>> start Source data

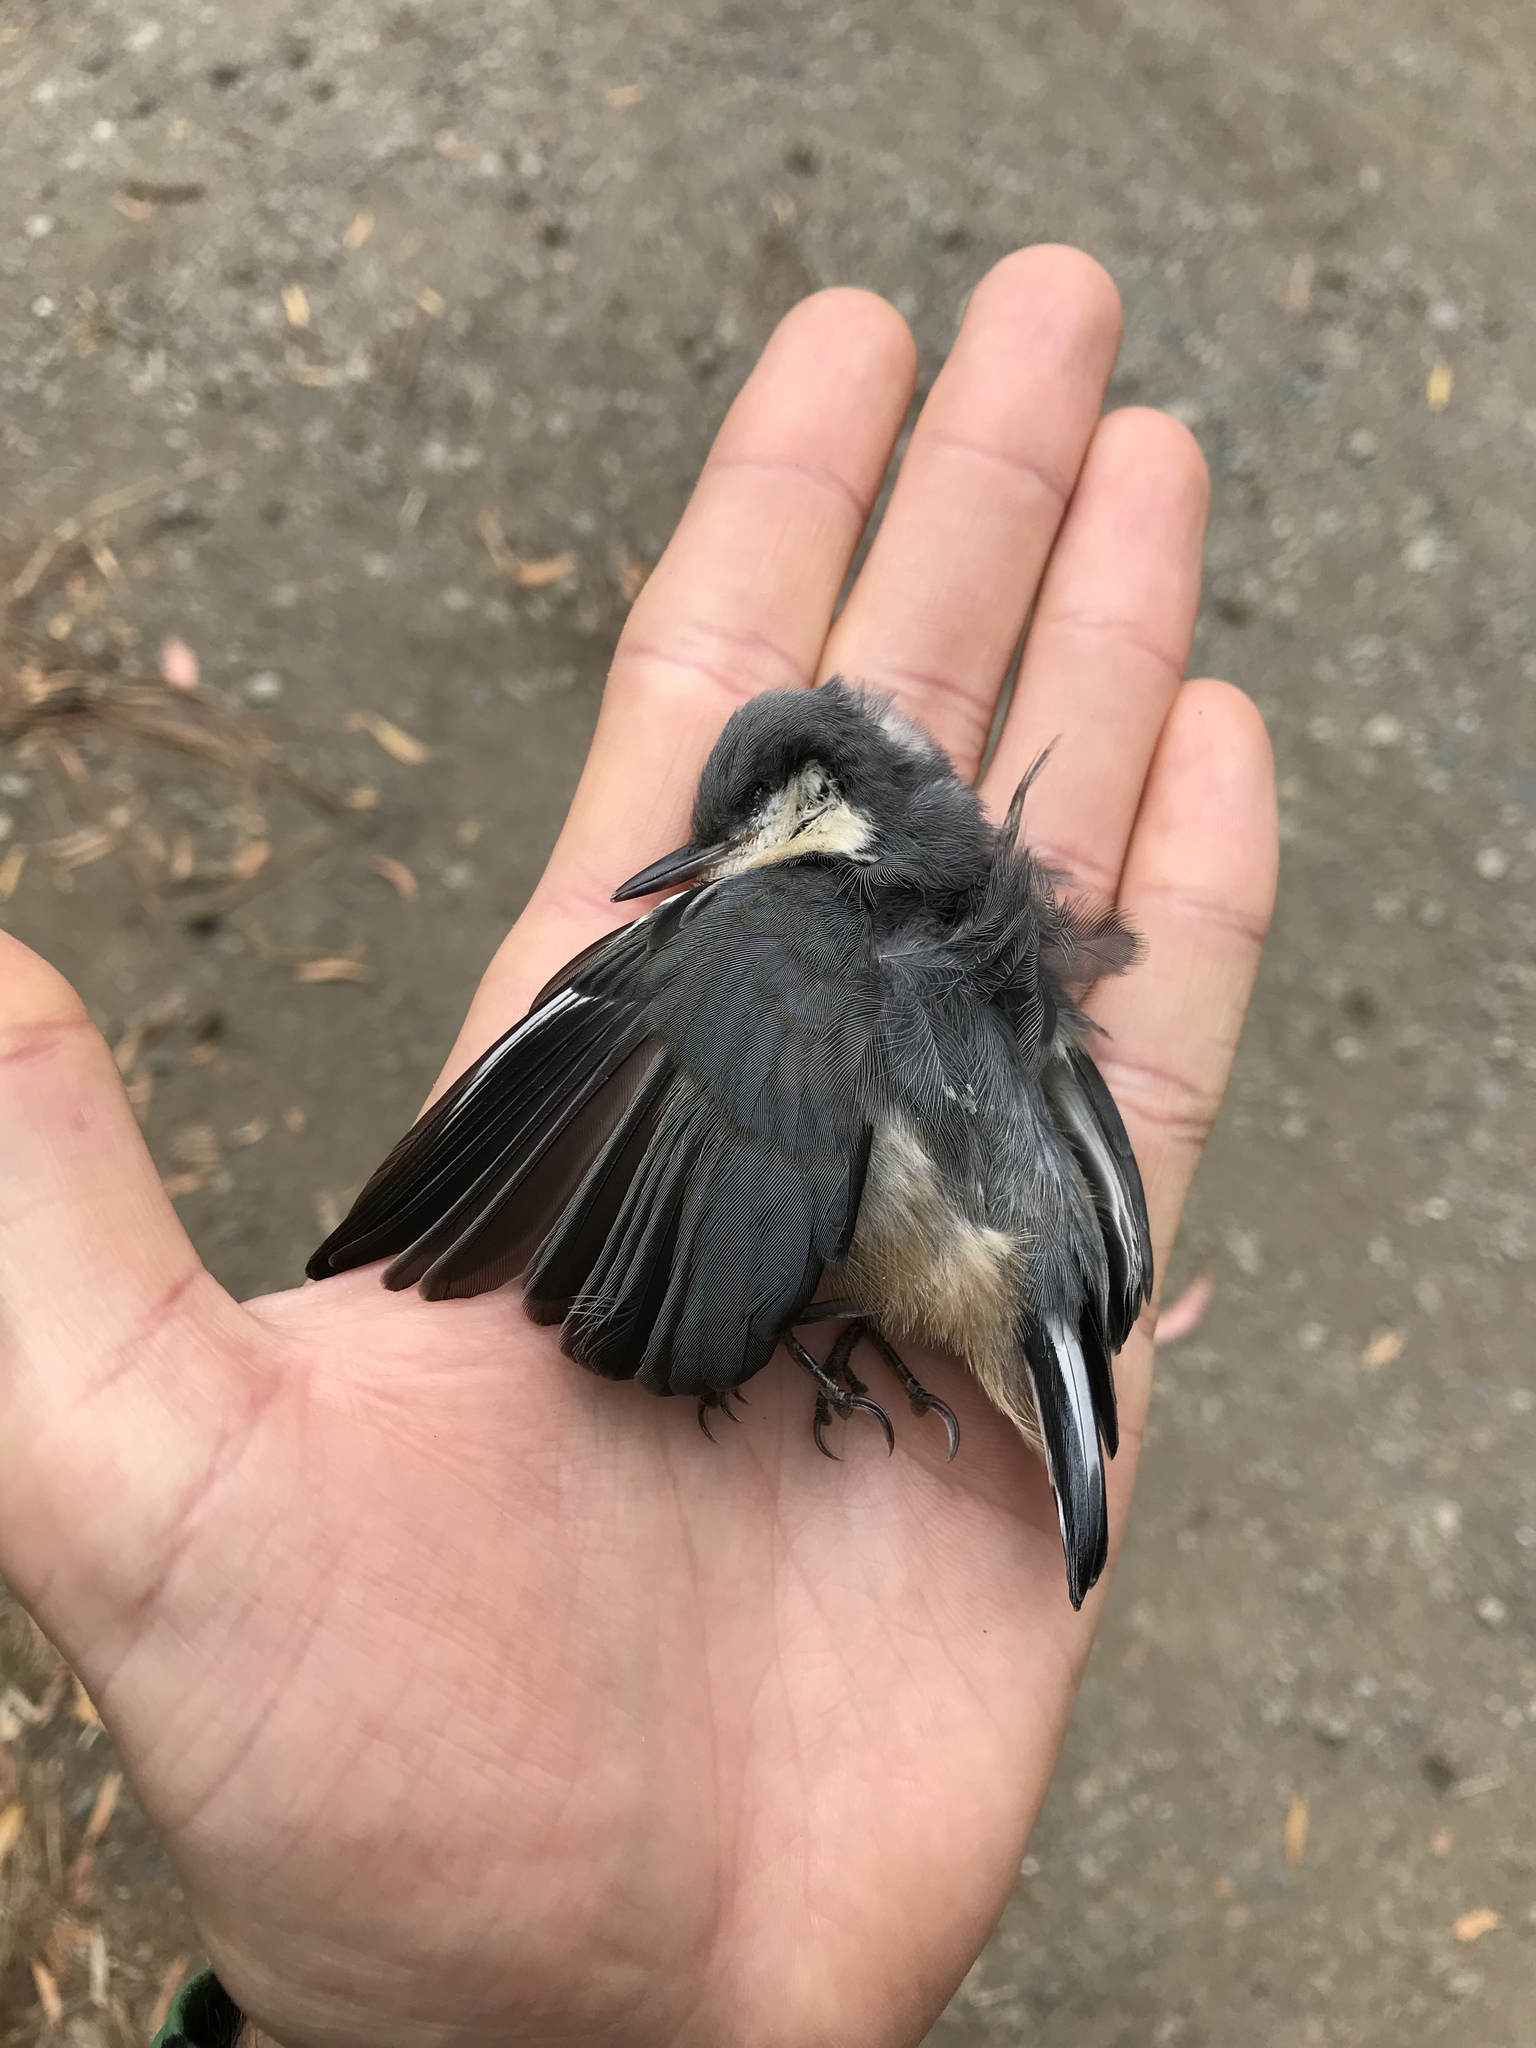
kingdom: Animalia
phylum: Chordata
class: Aves
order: Passeriformes
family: Sittidae
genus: Sitta
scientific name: Sitta pygmaea
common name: Pygmy nuthatch
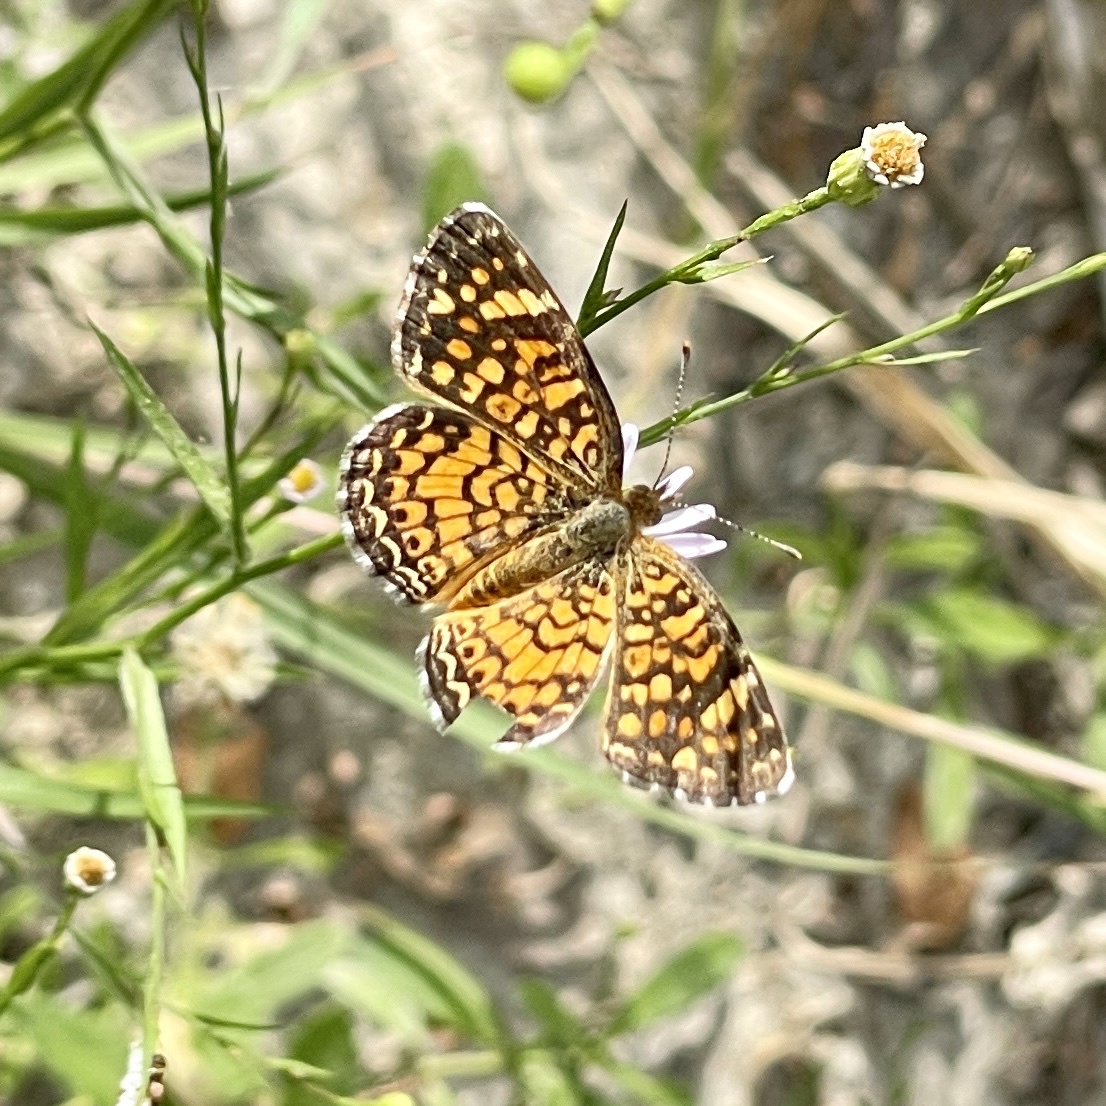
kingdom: Animalia
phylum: Arthropoda
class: Insecta
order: Lepidoptera
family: Nymphalidae
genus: Phyciodes
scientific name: Phyciodes vesta
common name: Vesta crescent
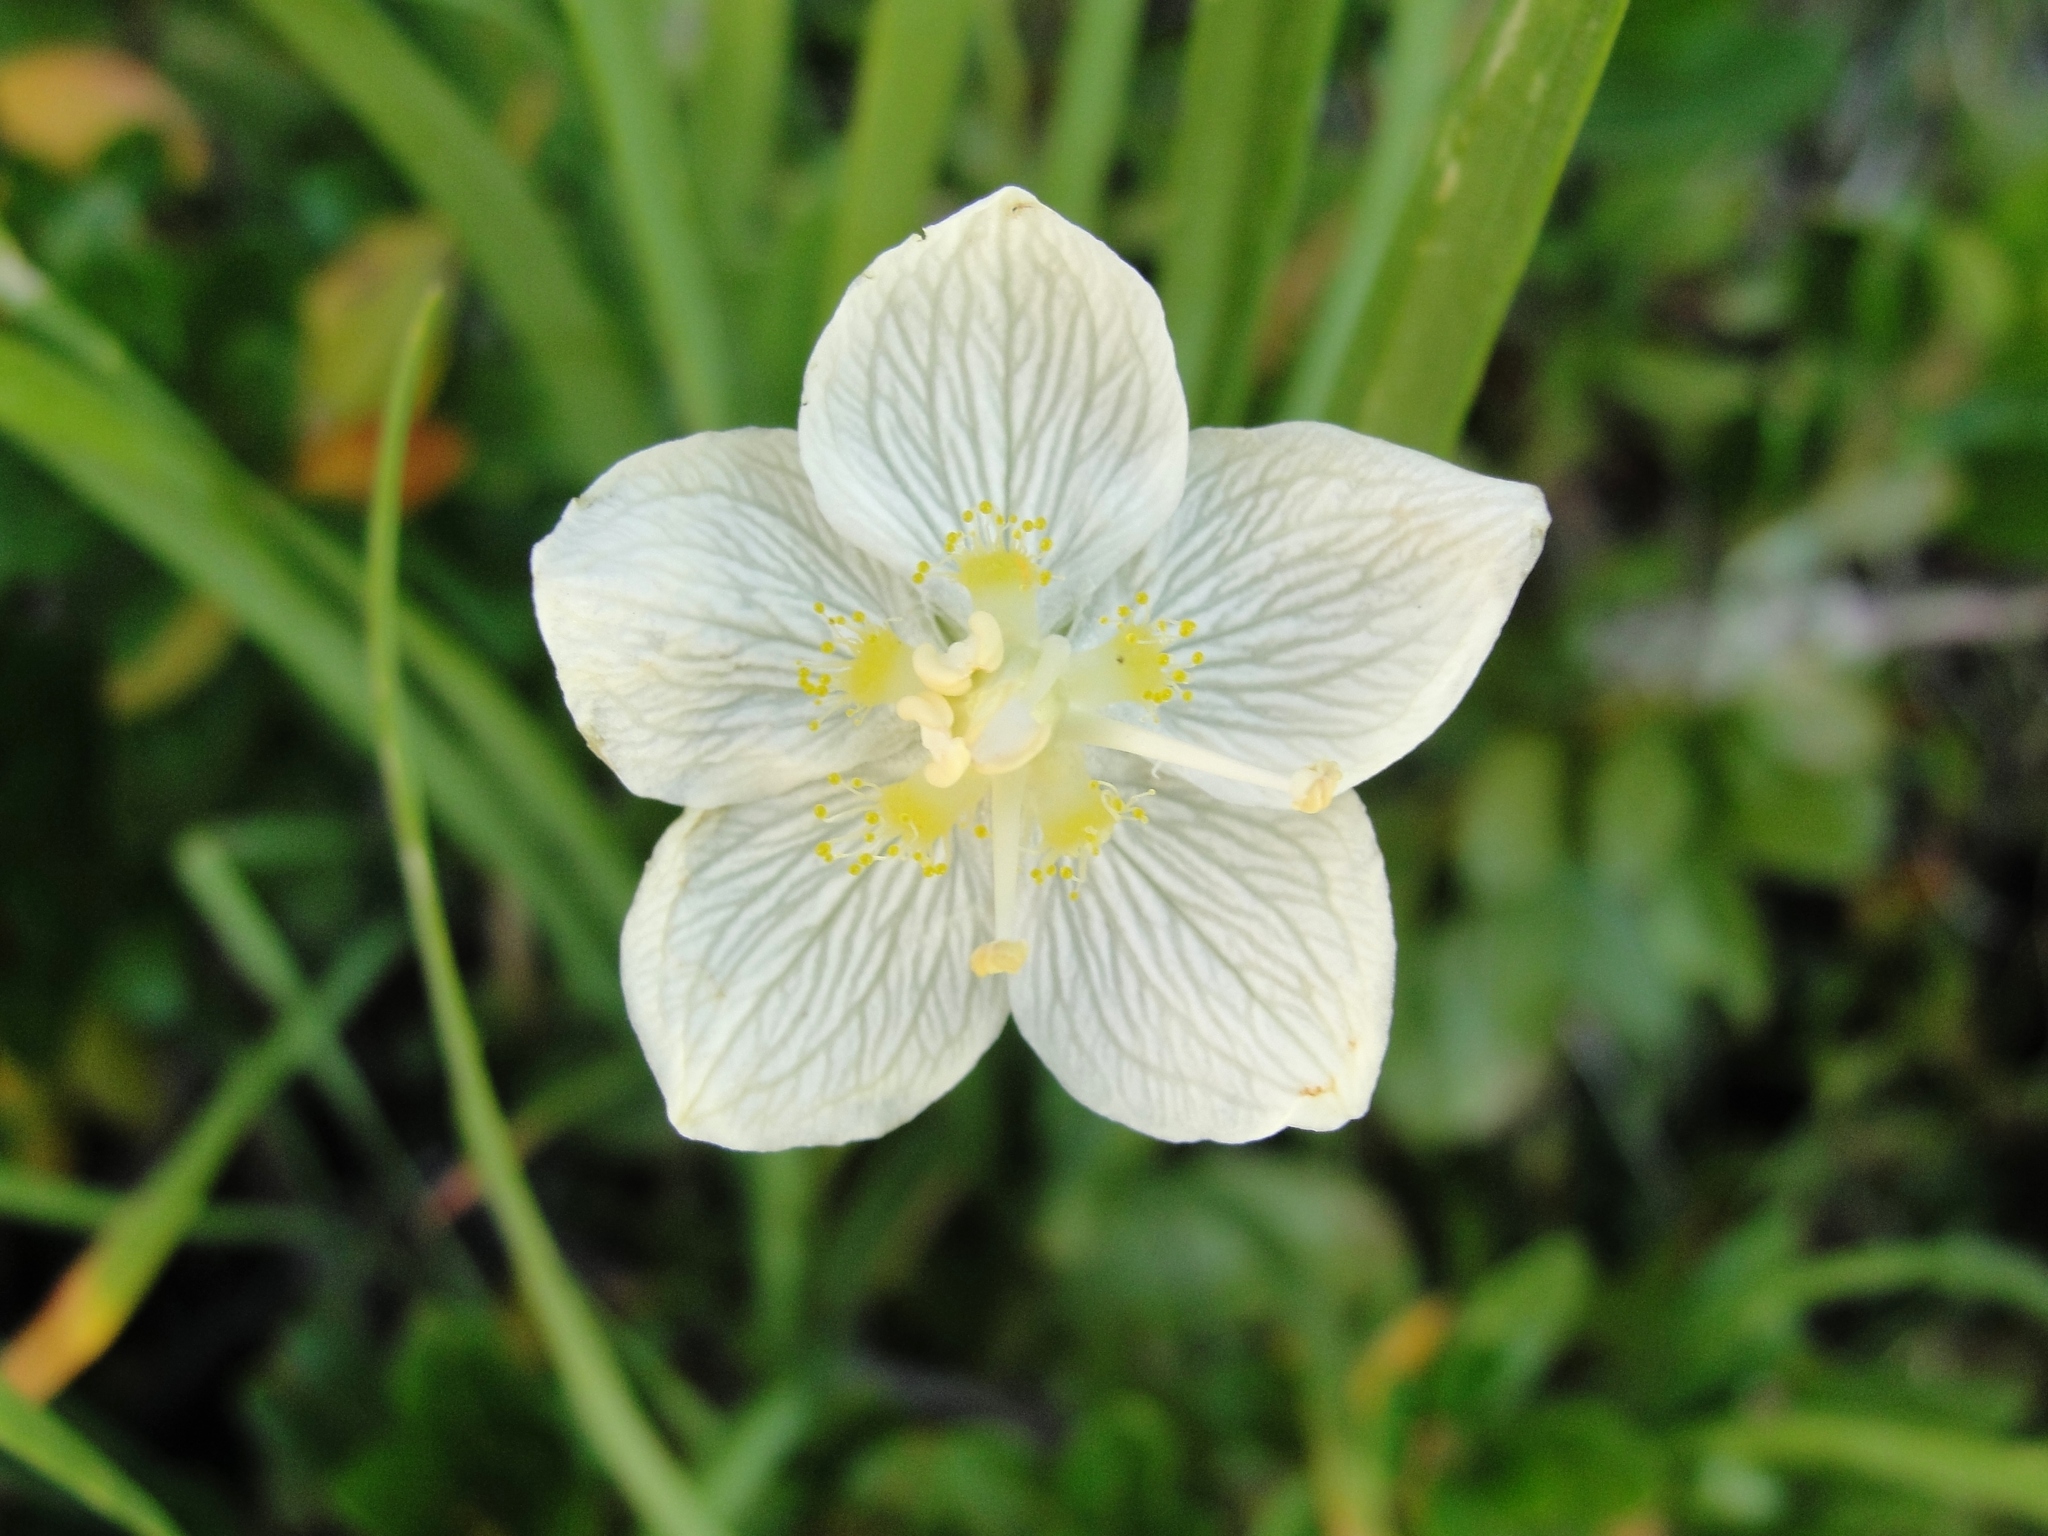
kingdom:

>> end Source data

▸ **Directions for this task**
Rewrite the lines of all the records above with "common name" changed to "vernacular name" everywhere it occurs, leaving everything else as it is. Leave the pictures out of your answer.

▸ **Output for this task**
kingdom: Animalia
phylum: Chordata
class: Aves
order: Passeriformes
family: Sittidae
genus: Sitta
scientific name: Sitta pygmaea
vernacular name: Pygmy nuthatch
kingdom: Animalia
phylum: Arthropoda
class: Insecta
order: Lepidoptera
family: Nymphalidae
genus: Phyciodes
scientific name: Phyciodes vesta
vernacular name: Vesta crescent
kingdom:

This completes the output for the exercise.